Extract e-mail adresses out of a pdf

marcel_hanselma
marcel_hanselma New Altair Community Member
edited November 5 in Community Q&A
Hello dear Rapidminer community,
I have a pdf full of adresses (name, street, phonenumber, email). What I want is to extract only all the e-mail adresses and store them line per line in an excel or csv. How is the approach to this? (I am really a Rapidminer newbie) 
Greetings, Marcel
Tagged:

Best Answer

  • lionelderkrikor
    lionelderkrikor New Altair Community Member
    Answer ✓
    Hi @marcel_hanselma,

    Although your PDF is a scan and is not nicely formatted, it is workable : We can extract the email addresses. I used "Read Document" operator as mentioned by Jacob. Here the result : 



    I used a Python script to search, extract and display the e-mail addresses because it is very easy with this language.
    (With RapidMiner native operator(s), I was unable to extract ALL the occurrences : I'm just able to find and extract the first occurrence.)
    Thus to run the process in attached file, you will need : 
     - to install Python in your machine (you can install it via Anaconda)
     - to install the Python scripting extension from the marketplace. Don't forget to set in the Rapidminer settings, the path where your Python.exe file is installed.

    Hope this helps,

    Regards,

    Lionel

    PS : Given that there are more than 1700 e-mails addresses in your document, the process computation is not instantaneous : You have to wait around 2 minutes...


Answers

  • jacobcybulski
    jacobcybulski New Altair Community Member
    When your PDF has a nicely formatted table, the PDF Table Extraction extension will do this in no time or effort. Otherwise you can use "Read Document" from Text Processing extension and do a bit of gymnastics parsing the text.
    Jacob

  • marcel_hanselma
    marcel_hanselma New Altair Community Member
    That do a bit of gymnastics is what i am missing.
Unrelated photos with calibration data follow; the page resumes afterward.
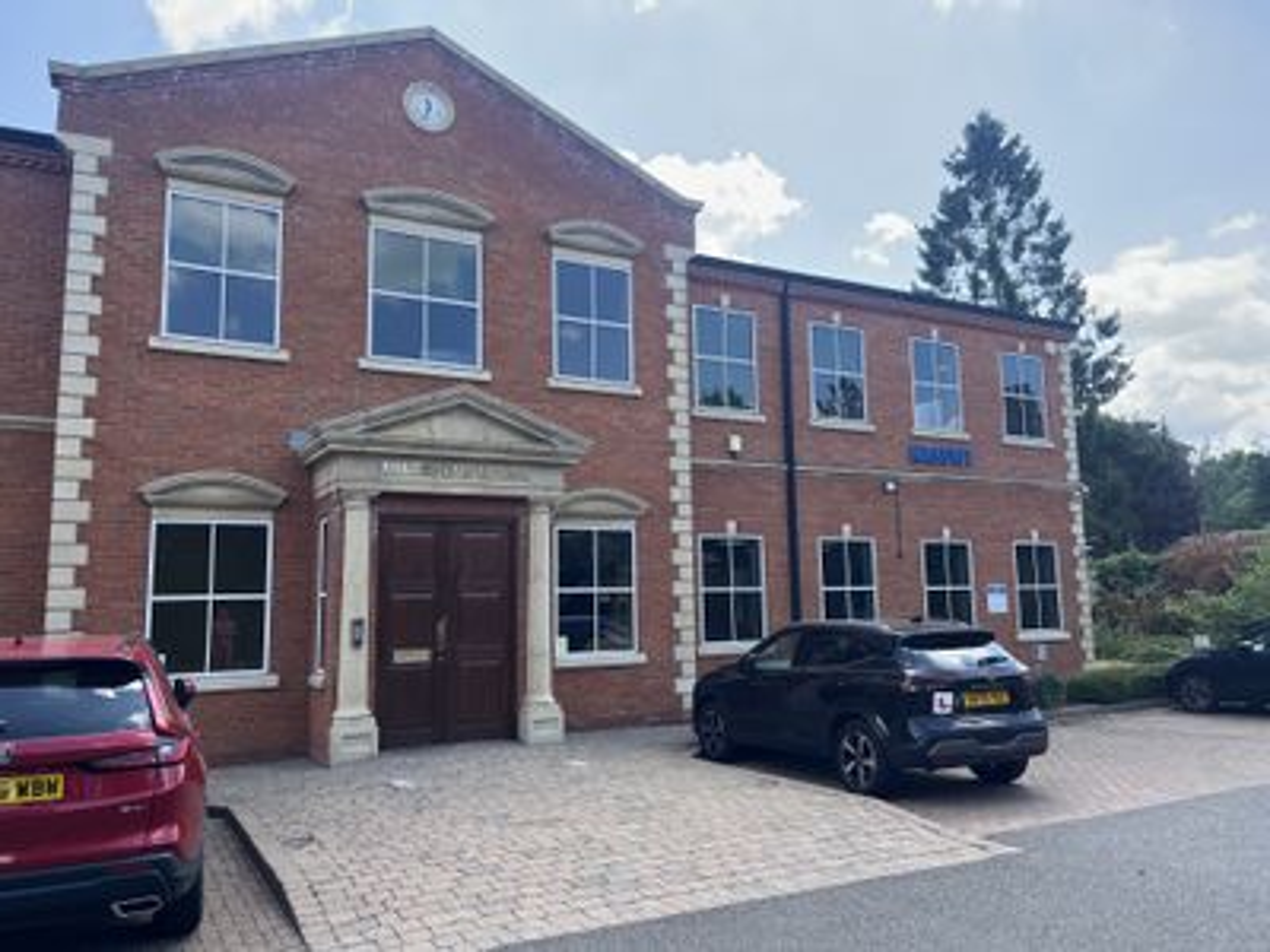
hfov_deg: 67.3
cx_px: 635
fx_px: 954
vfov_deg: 53.1
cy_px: 476
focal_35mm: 26
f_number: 1.6
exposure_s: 1/951
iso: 50
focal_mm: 5.1
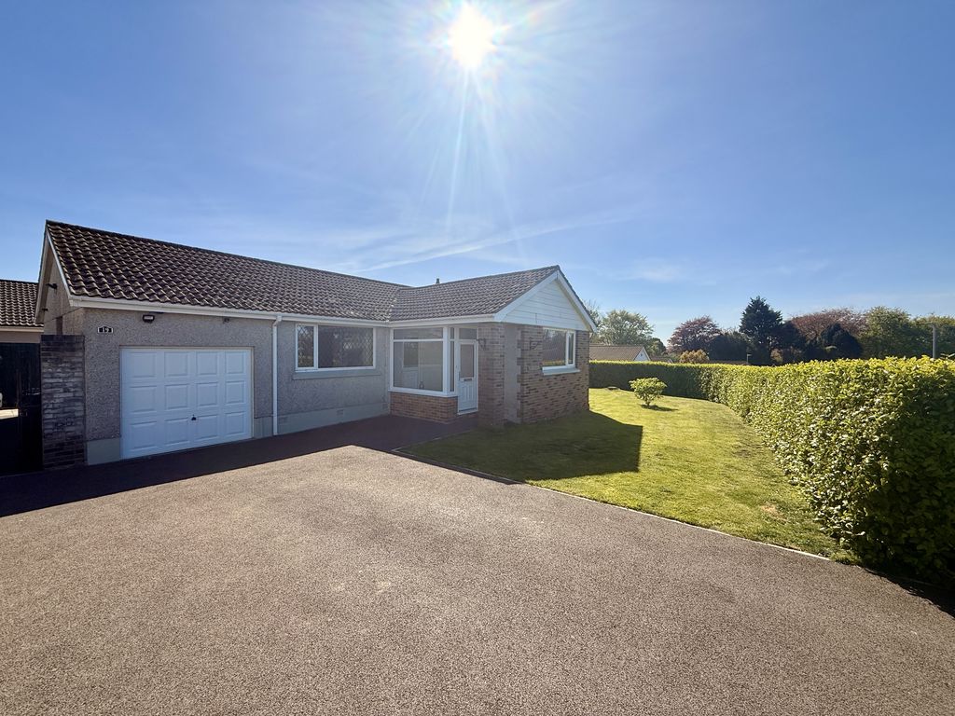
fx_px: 386
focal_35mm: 14
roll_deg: -0.2
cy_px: 358
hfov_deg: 102.1
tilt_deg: +0.0
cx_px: 478
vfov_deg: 85.7
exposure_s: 1/3289
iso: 50
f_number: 2.2
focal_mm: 2.22
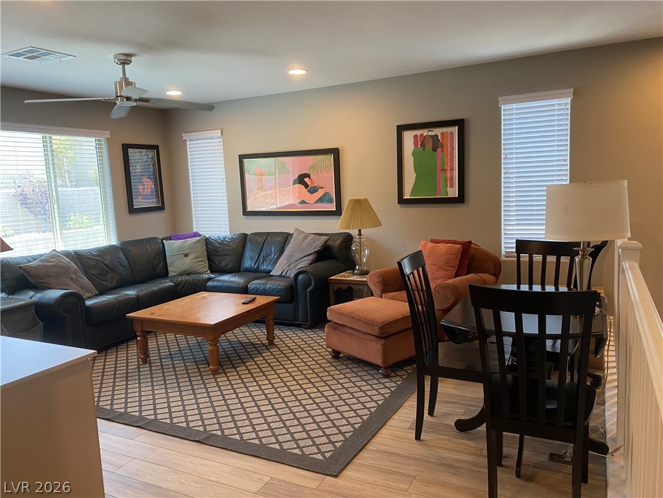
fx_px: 498
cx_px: 332
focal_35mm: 26
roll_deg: +3.4
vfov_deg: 53.1
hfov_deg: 67.3
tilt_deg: -8.0
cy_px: 249
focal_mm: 4.25
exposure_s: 1/60
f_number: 1.8
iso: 125
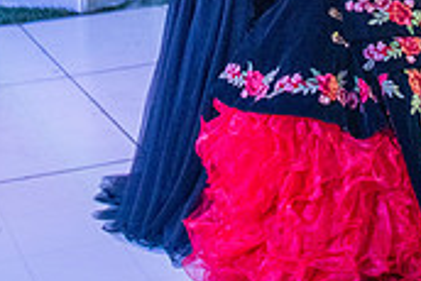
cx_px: 245
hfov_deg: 25.0
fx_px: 948
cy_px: -133
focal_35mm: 81
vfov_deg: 15.6
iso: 1600
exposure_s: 1/200
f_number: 2.8
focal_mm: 24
I can read the document, but then i fail to extract all the e-mail addresses. The PDF is not nicely formatted.
  • lionelderkrikor
    lionelderkrikor New Altair Community Member
    Hi @marcel_hanselma,

    Can you provide your .pdf file in order we can see how to extract the e-mail adresses ?

    You can send it via private message if it is not confidential...

    Regards,

    Lionel
  • lionelderkrikor
    lionelderkrikor New Altair Community Member
    Answer ✓
    Hi @marcel_hanselma,

    Although your PDF is a scan and is not nicely formatted, it is workable : We can extract the email addresses. I used "Read Document" operator as mentioned by Jacob. Here the result : 



    I used a Python script to search, extract and display the e-mail addresses because it is very easy with this language.
    (With RapidMiner native operator(s), I was unable to extract ALL the occurrences : I'm just able to find and extract the first occurrence.)
    Thus to run the process in attached file, you will need : 
     - to install Python in your machine (you can install it via Anaconda)
     - to install the Python scripting extension from the marketplace. Don't forget to set in the Rapidminer settings, the path where your Python.exe file is installed.

    Hope this helps,

    Regards,

    Lionel

    PS : Given that there are more than 1700 e-mails addresses in your document, the process computation is not instantaneous : You have to wait around 2 minutes...


  • marcel_hanselma
    marcel_hanselma New Altair Community Member
    Wow, thank you Lionel.
    It worked flawless. :-)